Plaintiff's retaliation claim fails as a matter of law, under either Title VII or WLAD, because he fails to show he engaged in a protected activity. Plaintiff never made a complaint of discrimination or otherwise opposed, in some way, conduct made unlawful by those statutes. Elvig , 375 F.3d at 965. Therefore, he cannot establish a prima facie case for retaliation. The Court DISMISSES this claim.

E. Breach of Contract Claim

Plaintiff's breach of contract claim presents no triable issues because he fails to show Crystal Equation breached their agreement with him. Plaintiff appears to claim the agreement was breached when Crystal Equation failed to provide two weeks' notice before terminating his employment. (Dkt. No. 127 at 12.) He also claims AT&T's requests to generate security certificates also breached a contract, because those tasks were not included in his job description. (Id.)

"The touchstone of contract interpretation is the parties' intent." Tanner Elec. Coop. v. Puget Sound Power & Light Co. , 128 Wn.2d 656, 674 (1996). Washington courts follow the "objective manifestation" theory of contracts. Hearst Commc'ns, Inc. v. Seattle Times Co. , 154 Wn.2d 493, 503 (2005). A valid contract requires an objective manifestation of mutual assent to its terms, rather than any unexpressed subjective intent of the parties. Hearst , 154 Wn.2d at 503. Courts will not impose obligations that the parties did not assume for themselves. Condon v. Condon , 177 Wn.2d 150, 162-63 (2013). A formation of a contract requires that there be an objective manifestation of mutual assent of both parties. P.E. Sys., LLC v. CPI Corp. , 176 Wn.2d 198, 207 (2012). Words in a contract are given their ordinary, usual, and popular meaning unless the entirety of the agreement clearly demonstrates a contrary intent. Hearst , 154 Wn.2d at 504.
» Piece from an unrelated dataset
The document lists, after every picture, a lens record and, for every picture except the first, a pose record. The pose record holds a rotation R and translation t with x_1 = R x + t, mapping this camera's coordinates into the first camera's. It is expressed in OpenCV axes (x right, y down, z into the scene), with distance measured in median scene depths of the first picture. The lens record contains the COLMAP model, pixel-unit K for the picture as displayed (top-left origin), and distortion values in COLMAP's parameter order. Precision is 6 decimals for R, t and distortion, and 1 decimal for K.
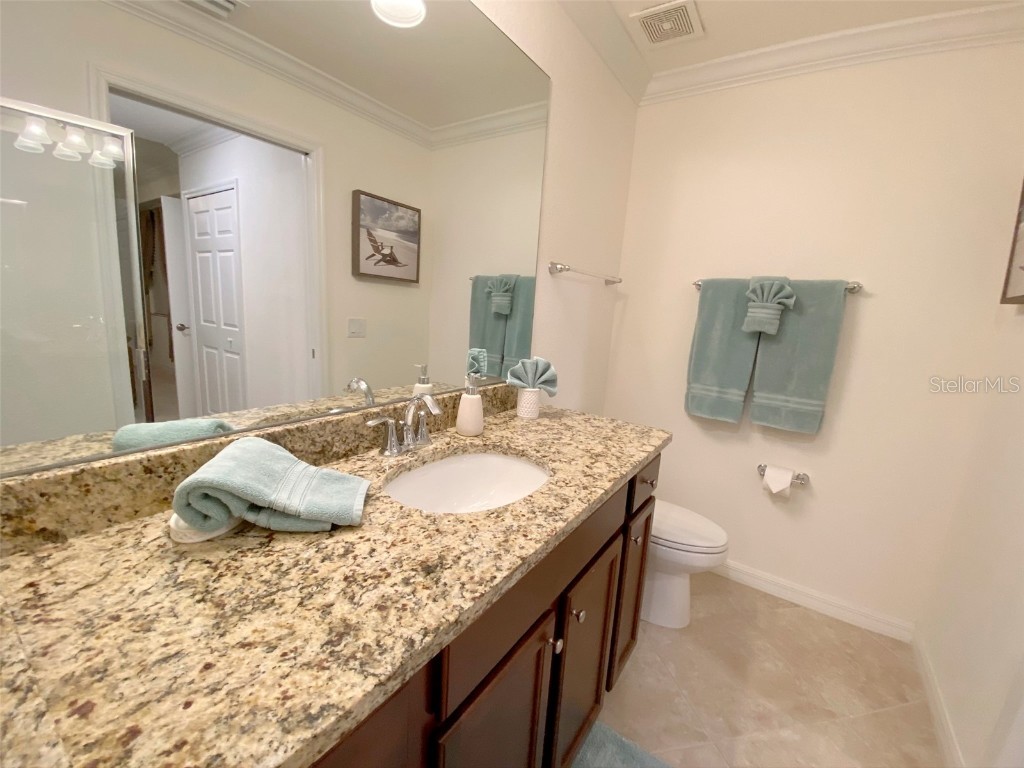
lens RADIAL K [[414.5, 0, 516.0], [0, 414.5, 383.0], [0, 0, 1]] dist [0.024059, -0.023110]
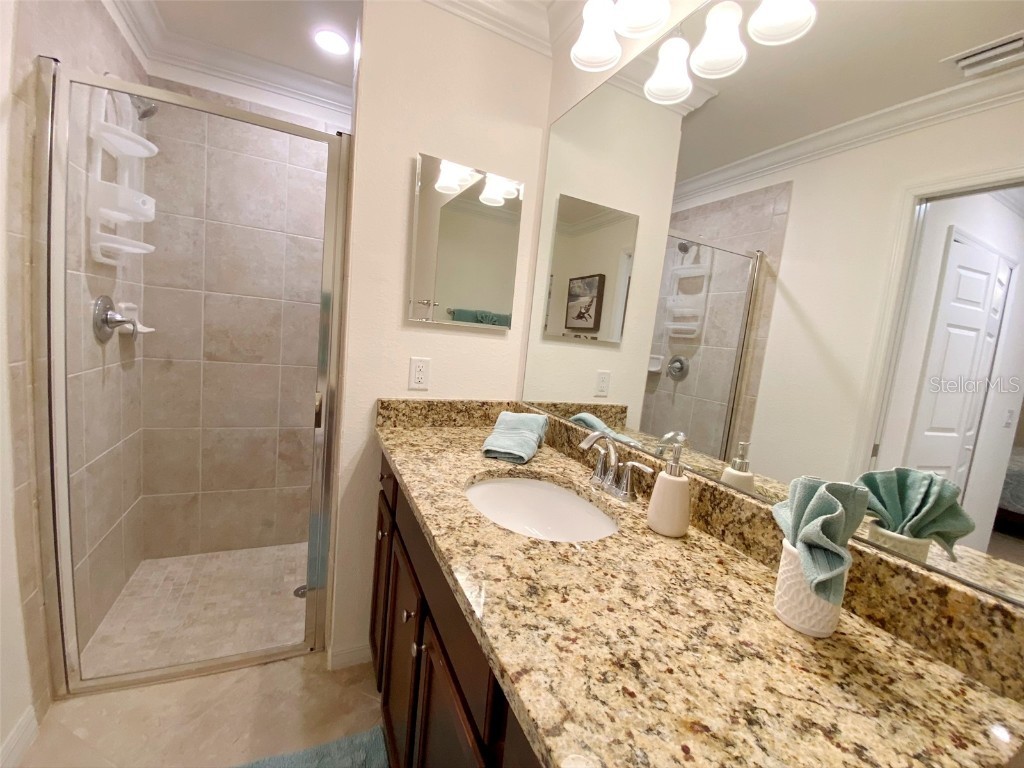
lens RADIAL K [[414.5, 0, 516.0], [0, 414.5, 383.0], [0, 0, 1]] dist [0.024059, -0.023110]
pose [[-0.489487, -0.020883, -0.871760, 0.723243], [-0.293352, 0.945389, 0.142069, -0.159462], [0.821186, 0.325274, -0.468882, 1.202834]]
Plaintiff fails to show the first element of a contract claim, breach. As to the assertion he was entitled to two weeks' notice, the plain language of the Agreement between the Parties forecloses the claim:

Employment at-will may be terminated at the will of either the employer or the Employee. Employment and compensation may be terminated with or without cause and with or without notice at any time by you or Crystal.
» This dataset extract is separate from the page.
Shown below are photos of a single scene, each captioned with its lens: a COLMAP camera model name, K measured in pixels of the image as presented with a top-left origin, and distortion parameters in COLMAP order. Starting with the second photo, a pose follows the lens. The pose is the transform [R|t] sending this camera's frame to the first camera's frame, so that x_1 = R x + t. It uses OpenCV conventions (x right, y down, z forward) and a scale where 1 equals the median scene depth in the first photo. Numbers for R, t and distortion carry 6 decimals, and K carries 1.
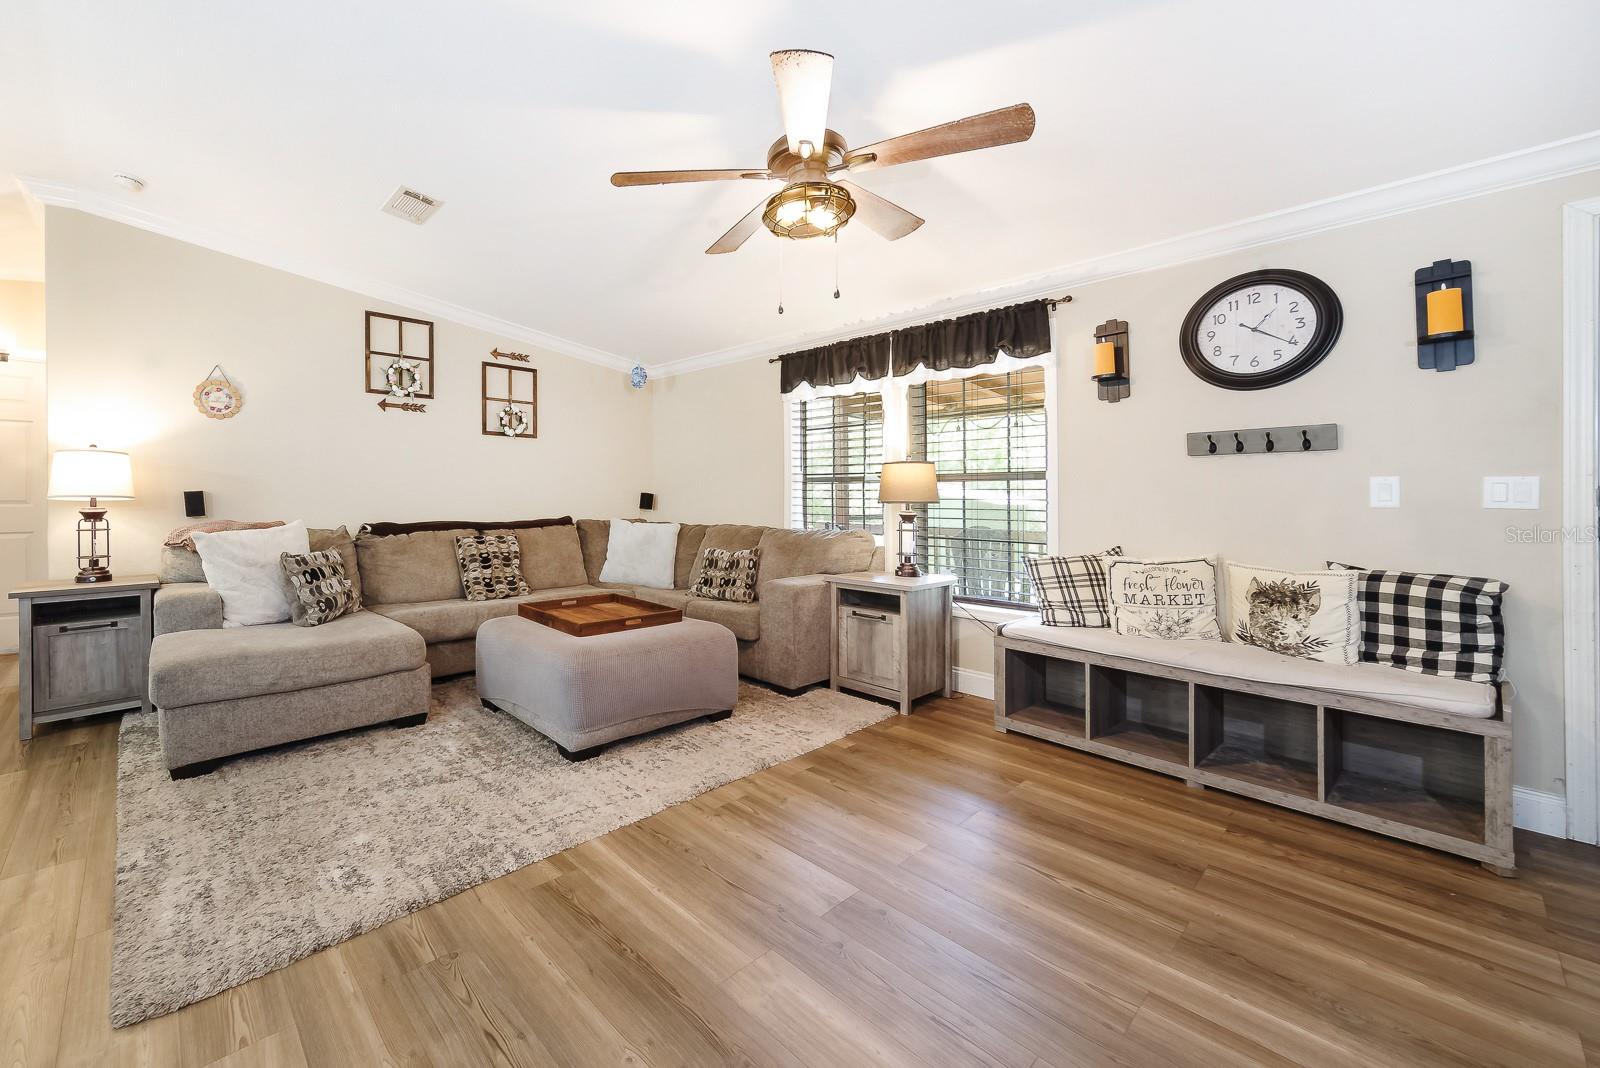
lens RADIAL K [[619.5, 0, 792.4], [0, 619.5, 492.0], [0, 0, 1]] dist [0.003496, 0.000171]
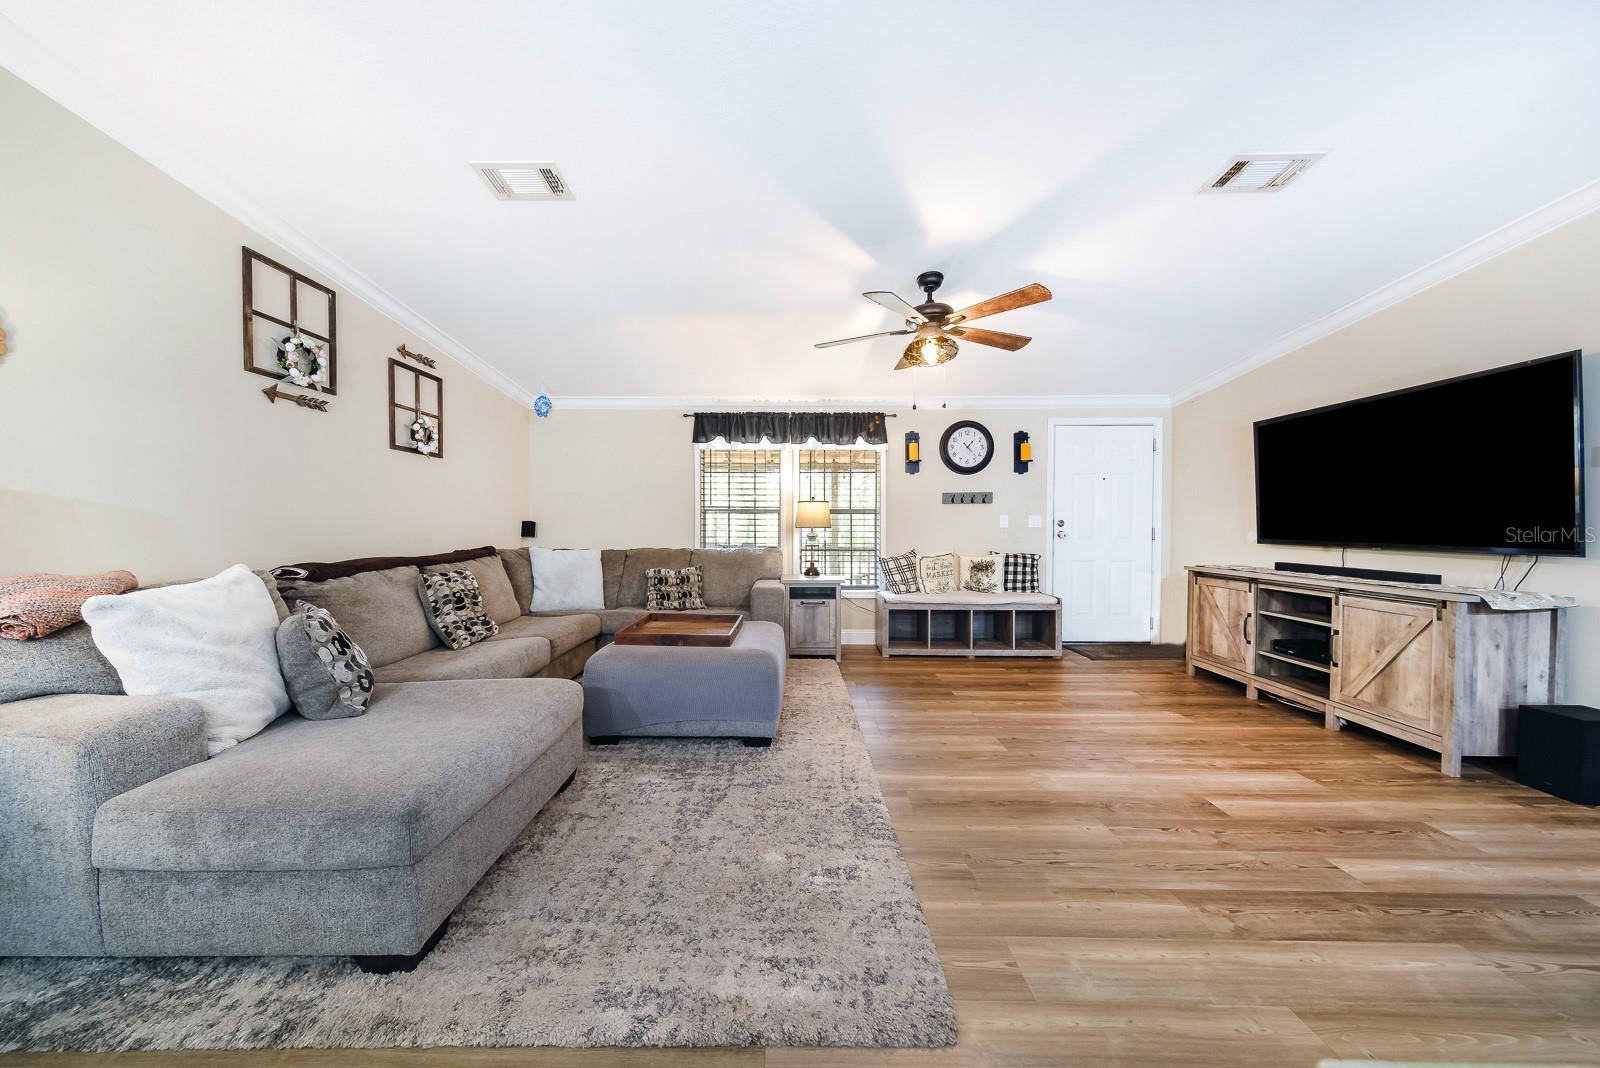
lens RADIAL K [[455.2, 0, 797.5], [0, 455.2, 524.7], [0, 0, 1]] dist [0.003515, -0.000011]
pose [[0.697598, -0.005106, 0.716471, -0.758048], [-0.003070, 0.999944, 0.010115, -0.002066], [-0.716483, -0.009256, 0.697543, 0.279954]]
(Dkt. No. 107-1 at 45.) Likewise, Plaintiff's claim regarding a subsequent oral agreement altering that term of his employment, is also precluded by the Agreement. (Id. at 46.) ("I acknowledge that no statements or representations regarding my employment can alter the foregoing [at will status].") Plaintiff cannot make a claim for breach of contract.

Nor does Plaintiff show the job advertisement was itself an enforceable contract, which limited the tasks AT&T could request he perform. (Dkt. No. 106-1 at 166.) The job advertisement was sent to Plaintiff in an email with the explanation: "Shaw, Ronald Barchi would like to interview Shaw Rahman for service request 52308 (View Reply). The Vendor is Crystal Equation Corporation...." (Id.) The job advertisement provided a list of minimum requirements and contained a resume submittal deadline. (Id.) The record before this Court contains no evidence of mutual assent that the job advertisement constituted a contract or that the parties intended to limit the scope of Plaintiff's job responsibilities to that document. See Hearst , 154 Wn.2d at 504.

The Court GRANTS the motion as to the breach of contract claim.

Conclusion

Because there are no genuine issues of material fact on any of Plaintiff's claims, the Court GRANTS summary judgment in favor of Defendants. The clerk is ordered to provide copies of this order to all counsel.